Model Overview
RedHatAI/Qwen2-72B-Instruct-FP8 is a 72.7 billion parameter Qwen2-based instruction-tuned model, developed by Neural Magic. It is a quantized version of the original Qwen2-72B-Instruct, specifically optimized using FP8 quantization for both weights and activations. This optimization significantly reduces the model's disk size and GPU memory requirements by approximately 50%, making it more efficient for deployment.
Key Optimizations and Performance
This model utilizes symmetric per-tensor quantization, applying a single linear scaling for FP8 representations. The quantization process was performed using AutoFP8 with 512 sequences from UltraChat for calibration.

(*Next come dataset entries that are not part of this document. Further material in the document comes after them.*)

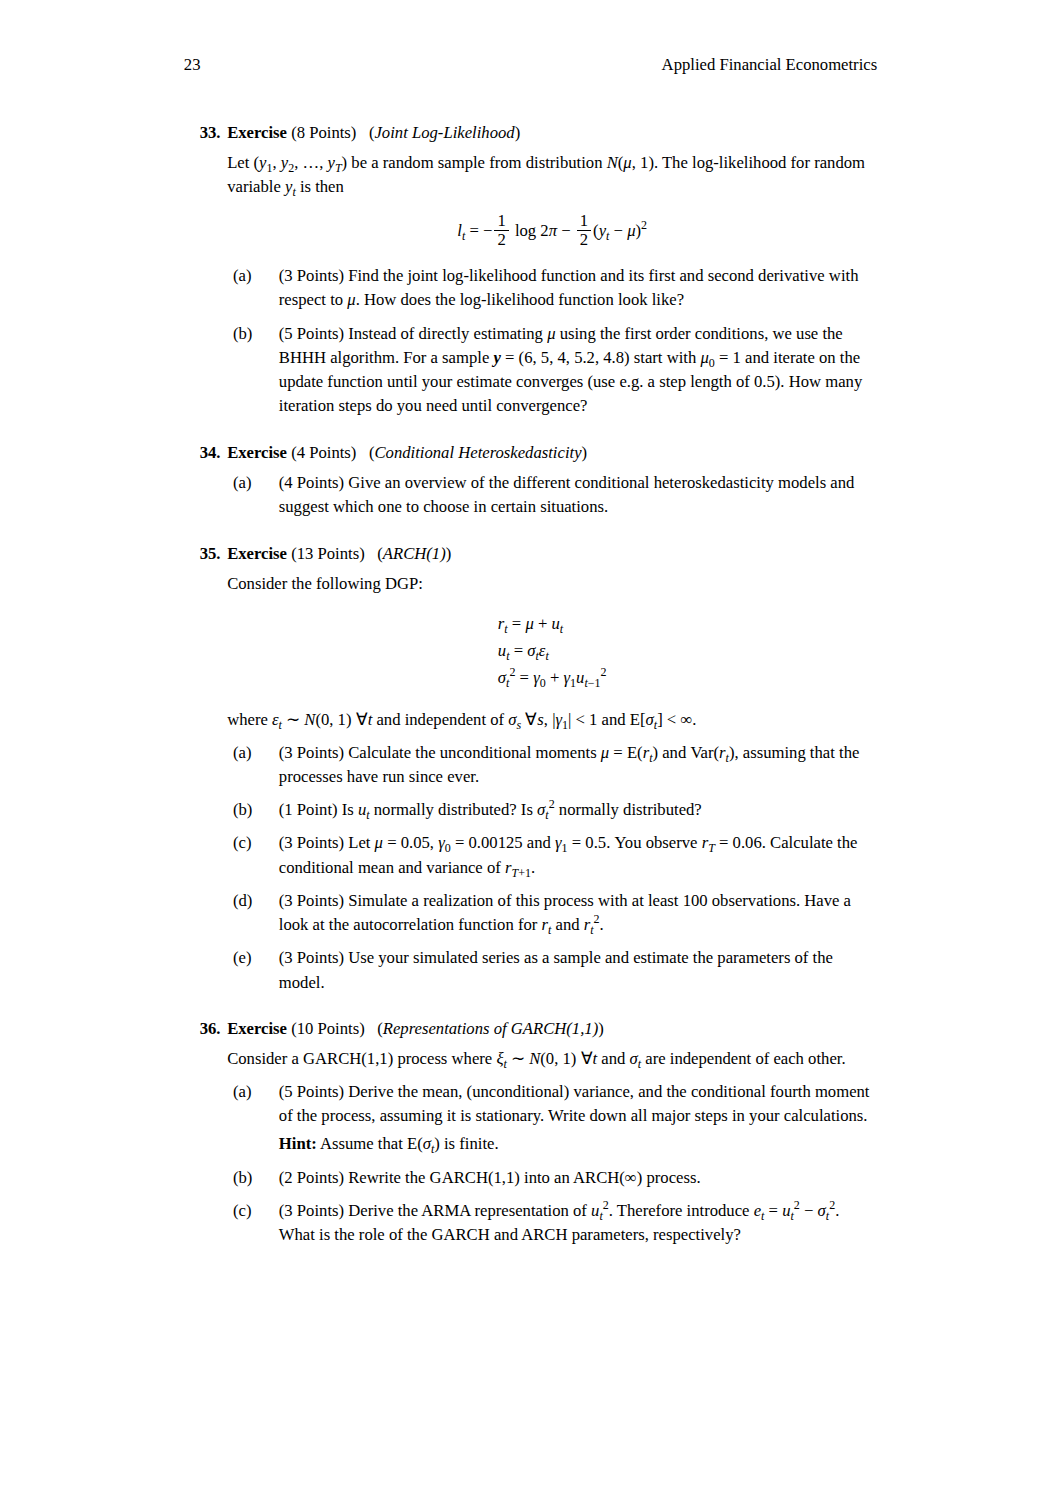23 Applied Financial Econometrics
33.
Exercise (8 Points) Joint Log-Likelihood
Let (y1, y2, …, yT) be a random sample from distribution N(μ, 1). The log-likelihood for random variable yt is then
lt = −12 log 2π − 12(yt − μ)2
(3 Points) Find the joint log-likelihood function and its first and second derivative with respect to μ. How does the log-likelihood function look like?
(5 Points) Instead of directly estimating μ using the first order conditions, we use the BHHH algorithm. For a sample y = (6, 5, 4, 5.2, 4.8) start with μ0 = 1 and iterate on the update function until your estimate converges (use e.g. a step length of 0.5). How many iteration steps do you need until convergence?
34.
Exercise (4 Points) Conditional Heteroskedasticity
(4 Points) Give an overview of the different conditional heteroskedasticity models and suggest which one to choose in certain situations.
35.
Exercise (13 Points) ARCH(1)
Consider the following DGP:
rt = μ + ut
ut = σtεt
σt2 = γ0 + γ1ut−12
where εt ∼ N(0, 1) ∀t and independent of σs ∀s, |γ1| < 1 and E[σt] < ∞.
(3 Points) Calculate the unconditional moments μ = E(rt) and Var(rt), assuming that the processes have run since ever.
(1 Point) Is ut normally distributed? Is σt2 normally distributed?
(3 Points) Let μ = 0.05, γ0 = 0.00125 and γ1 = 0.5. You observe rT = 0.06. Calculate the conditional mean and variance of rT+1.
(3 Points) Simulate a realization of this process with at least 100 observations. Have a look at the autocorrelation function for rt and rt2.
(3 Points) Use your simulated series as a sample and estimate the parameters of the model.
36.
Exercise (10 Points) Representations of GARCH(1,1)
Consider a GARCH(1,1) process where ξt ∼ N(0, 1) ∀t and σt are independent of each other.
(5 Points) Derive the mean, (unconditional) variance, and the conditional fourth moment of the process, assuming it is stationary. Write down all major steps in your calculations.
Hint: Assume that E(σt) is finite.
(2 Points) Rewrite the GARCH(1,1) into an ARCH(∞) process.
(3 Points) Derive the ARMA representation of ut2. Therefore introduce et = ut2 − σt2. What is the role of the GARCH and ARCH parameters, respectively?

Notably, the FP8 quantized model achieves an average score of 80.34 on the OpenLLM benchmark (version 1), which is a slight improvement over the unquantized Qwen2-72B-Instruct's score of 79.97. This indicates that the quantization not only reduces resource consumption but also maintains or even slightly enhances performance across various tasks like MMLU, ARC Challenge, and GSM-8K.
Intended Use Cases
- Assistant-like Chat: Designed for conversational AI applications, similar to Meta-Llama-3-8B-Instruct.
- Commercial and Research Use: Suitable for both academic research and commercial deployments.
- Efficient Inference: Optimized for deployment with vLLM (version >= 0.5.0), enabling faster and more memory-efficient inference due to FP8 quantization.
Limitations
- Primarily intended for use in English.
- Not recommended for use in ways that violate applicable laws or regulations.